**Text extract**
========================

Management knows of no matters to be brought before the Annual Meeting other than those referred to in this Proxy Statement, but if any other business should properly come before the meeting, the persons named in the proxy intend to vote in accordance with their best judgment.

**Expense of Solicitation of Proxies**

The cost of solicitation of proxies, including the cost of reimbursing brokerage houses and other custodians, nominees or fiduciaries for forwarding proxies and Proxy Statements to their principals, will be borne by the Corporation. Solicitation may be made in person or by telephone or telegraph by officers or regular employees of the Corporation, who will not receive additional compensation for such solicitation.

========================

**The input**
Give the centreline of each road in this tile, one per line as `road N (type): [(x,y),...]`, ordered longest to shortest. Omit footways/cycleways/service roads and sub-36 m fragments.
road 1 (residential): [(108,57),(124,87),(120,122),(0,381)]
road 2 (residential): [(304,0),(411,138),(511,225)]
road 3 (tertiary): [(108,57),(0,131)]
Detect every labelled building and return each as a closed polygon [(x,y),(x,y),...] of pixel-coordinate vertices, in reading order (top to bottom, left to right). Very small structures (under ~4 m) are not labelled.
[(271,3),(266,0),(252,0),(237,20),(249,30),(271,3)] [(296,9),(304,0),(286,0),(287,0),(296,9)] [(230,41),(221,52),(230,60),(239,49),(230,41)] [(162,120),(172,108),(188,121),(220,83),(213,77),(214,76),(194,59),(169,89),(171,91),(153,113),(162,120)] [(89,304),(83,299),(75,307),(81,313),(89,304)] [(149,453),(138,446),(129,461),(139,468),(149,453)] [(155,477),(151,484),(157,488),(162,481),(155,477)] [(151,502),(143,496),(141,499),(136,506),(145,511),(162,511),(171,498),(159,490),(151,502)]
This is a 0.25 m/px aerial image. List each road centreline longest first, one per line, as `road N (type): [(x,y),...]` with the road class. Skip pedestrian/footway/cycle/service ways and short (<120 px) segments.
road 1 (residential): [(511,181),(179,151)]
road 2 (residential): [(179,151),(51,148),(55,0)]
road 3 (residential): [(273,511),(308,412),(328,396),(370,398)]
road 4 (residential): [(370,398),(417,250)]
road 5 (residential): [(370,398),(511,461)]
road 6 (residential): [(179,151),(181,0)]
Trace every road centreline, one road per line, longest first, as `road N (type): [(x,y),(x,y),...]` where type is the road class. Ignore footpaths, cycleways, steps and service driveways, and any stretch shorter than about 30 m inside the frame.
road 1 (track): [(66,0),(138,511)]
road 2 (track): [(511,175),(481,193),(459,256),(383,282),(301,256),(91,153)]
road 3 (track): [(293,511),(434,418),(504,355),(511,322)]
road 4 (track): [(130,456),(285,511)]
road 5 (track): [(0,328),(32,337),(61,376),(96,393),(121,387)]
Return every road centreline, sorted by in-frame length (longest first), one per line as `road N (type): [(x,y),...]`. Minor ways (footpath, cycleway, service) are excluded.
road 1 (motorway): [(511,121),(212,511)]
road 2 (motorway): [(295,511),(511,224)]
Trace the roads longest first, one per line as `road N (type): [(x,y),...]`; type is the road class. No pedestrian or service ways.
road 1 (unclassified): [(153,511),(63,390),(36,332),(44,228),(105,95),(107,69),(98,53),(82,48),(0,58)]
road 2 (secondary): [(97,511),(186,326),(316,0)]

========================

**Exercise 1**
Answer these questions from the proxy statement excerpt:
(a) If other business properly comes before the meeting, how do the persons named in the proxy intend to vote?
(b) Who will bear the cost of soliciting proxies?
(c) By what means may the solicitation be made?
**Exercise 2**
Write out the stretch of the listing from its start through the line containing "road 3 (tertiary): [(108,57),(0,131)]", copying each line without change.
The listing has no connection to the proxy statement excerpt; they are separate material.

**Task answer 1**
(a) They intend to vote in accordance with their best judgment.
(b) The Corporation will bear the cost.
(c) It may be made in person or by telephone or telegraph.

**Task answer 2**
Give the centreline of each road in this tile, one per line as `road N (type): [(x,y),...]`, ordered longest to shortest. Omit footways/cycleways/service roads and sub-36 m fragments.
road 1 (residential): [(108,57),(124,87),(120,122),(0,381)]
road 2 (residential): [(304,0),(411,138),(511,225)]
road 3 (tertiary): [(108,57),(0,131)]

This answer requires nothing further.